To był jeden z braków projektu, który wytykała rządowi opozycja. W trakcie prac w Sejmie wiceszef MSW Jarosław Zieliński zgłosił poprawkę, która wyłącza część byłych funkcjonariuszy aparatu bezpieczeństwa PRL z przepisów ustawy. Zakłada ona, że minister spraw wewnętrznych "w szczególnie uzasadnionych przypadkach" może wyłączyć spod przepisów ustawy osoby pełniące służbę na rzecz totalitarnego państwa, jeżeli służba przed 31 lipca 1990 r. była krótkotrwała, a obowiązki po 12 września 1989 r. wykonywane rzetelnie. Dodatkową okolicznością ma być narażenie życia.

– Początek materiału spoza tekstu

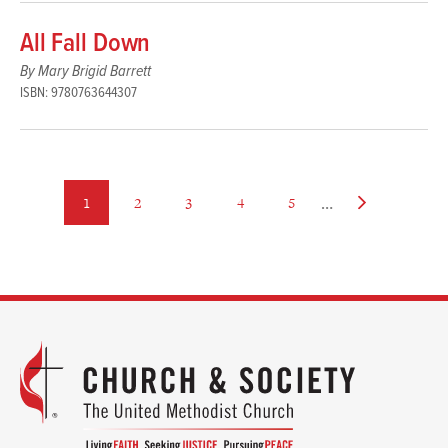
All Fall Down
By Mary Brigid Barrett
ISBN: 9780763644307
…
page
page
page
page
page
Next
1
2
3
4
5
page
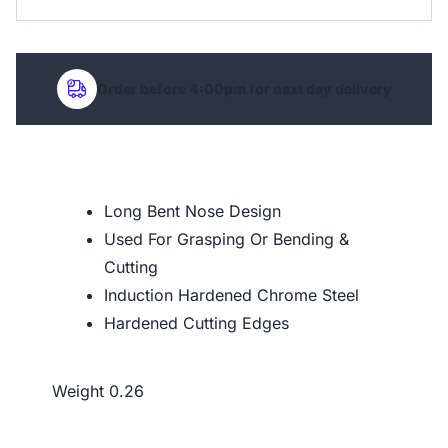
Order before 4:00pm for next day delivery
Long Bent Nose Design
Used For Grasping Or Bending &
Cutting
Induction Hardened Chrome Steel
Hardened Cutting Edges
Weight
0.26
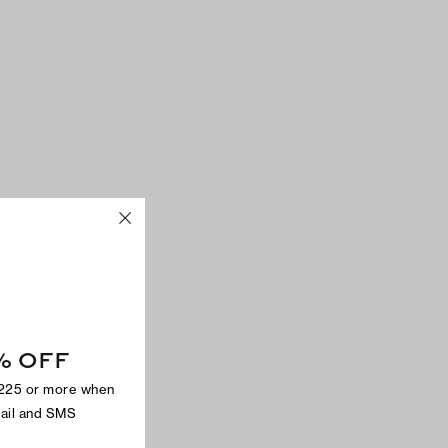
% OFF
$225 or more when
mail and SMS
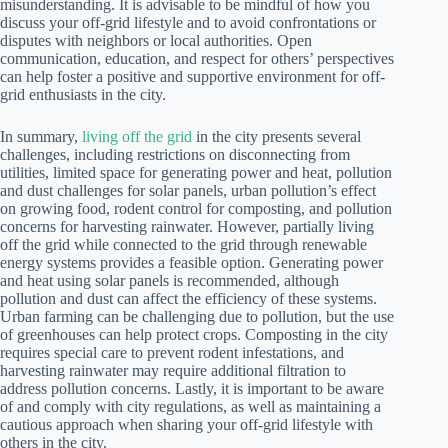
misunderstanding. It is advisable to be mindful of how you
discuss your off-grid lifestyle and to avoid confrontations or
disputes with neighbors or local authorities. Open
communication, education, and respect for others’ perspectives
can help foster a positive and supportive environment for off-
grid enthusiasts in the city.
In summary,
living off the grid
in the city presents several
challenges, including restrictions on disconnecting from
utilities, limited space for generating power and heat, pollution
and dust challenges for solar panels, urban pollution’s effect
on growing food, rodent control for composting, and pollution
concerns for harvesting rainwater. However, partially living
off the grid while connected to the grid through renewable
energy systems provides a feasible option. Generating power
and heat using solar panels is recommended, although
pollution and dust can affect the efficiency of these systems.
Urban farming can be challenging due to pollution, but the use
of greenhouses can help protect crops. Composting in the city
requires special care to prevent rodent infestations, and
harvesting rainwater may require additional filtration to
address pollution concerns. Lastly, it is important to be aware
of and comply with city regulations, as well as maintaining a
cautious approach when sharing your off-grid lifestyle with
others in the city.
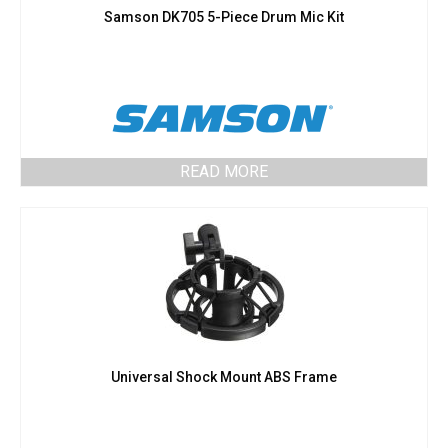
Samson DK705 5-Piece Drum Mic Kit
READ MORE
Universal Shock Mount ABS Frame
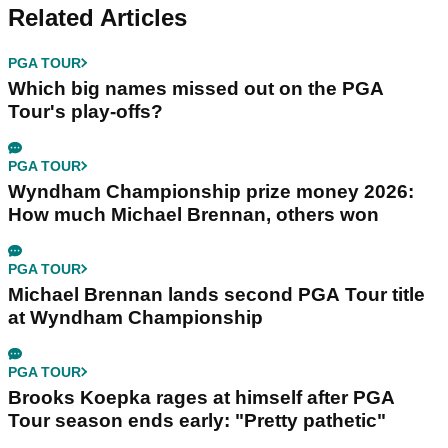
Related Articles
PGA TOUR
Which big names missed out on the PGA
Tour's play-offs?
PGA TOUR
Wyndham Championship prize money 2026:
How much Michael Brennan, others won
PGA TOUR
Michael Brennan lands second PGA Tour title
at Wyndham Championship
PGA TOUR
Brooks Koepka rages at himself after PGA
Tour season ends early: "Pretty pathetic"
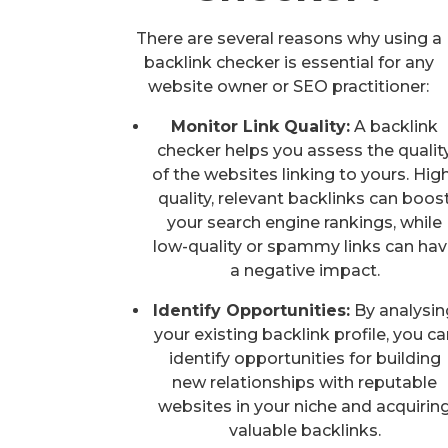
There are several reasons why using a
backlink checker is essential for any
website owner or SEO practitioner:
Monitor Link Quality:
A backlink
checker helps you assess the qualit
of the websites linking to yours. Hig
quality, relevant backlinks can boos
your search engine rankings, while
low-quality or spammy links can ha
a negative impact.
Identify Opportunities:
By analysin
your existing backlink profile, you ca
identify opportunities for building
new relationships with reputable
websites in your niche and acquirin
valuable backlinks.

Na czym polegała weryfikacja pracowników służb PRL?
Weryfikacja zaczęła się w lipcu 1990 r. Przeprowadzały ją specjalnie powołane komisje. Chodziło o to, by zakwalifikować byłych funkcjonariuszy do pracy w nowo powstającym Urzędzie Ochrony Państwa, w policji albo do pracy cywilnej w MSW. Komisja wzywała do siebie funkcjonariusza i wypytywała o jego pracę. Jednocześnie zbierała o nim informacje i wypytywała świadków. Później podejmowała decyzję, czy może pracować dalej, czy musi odejść ze służby.
Spośród 24 tys. funkcjonariuszy byłej SB weryfikacji poddało się ponad 14 tys. osób. Pozytywnie zweryfikowano około 10,4 tysiąca osób, które przyjęto do służby w UOP i policji. Weryfikacji nie przeszło 3,5 tys. funkcjonariuszy. Od decyzji można się było odwołać do Centralnej Komisji Kwalifikacyjnej, która uchyliła decyzje komisji wojewódzkich dotyczące 1800 osób.
A co z prokuratorami oskarżającymi opozycjonistów i skazującymi ich sędziami?
Ich ustawa nie dotyczy. Platforma Obywatelska próbowała dopisać do ustawy prokuratorów, ale propozycja upadła. Posłowie PiS nie ukrywają jednak, że wszystkich prześladujących w poprzednim systemie należy rozliczyć. Nie można więc wykluczyć, że ustawa dezubekizacyjna nie jest ostatnim słowem partii rządzącej w tej sprawie.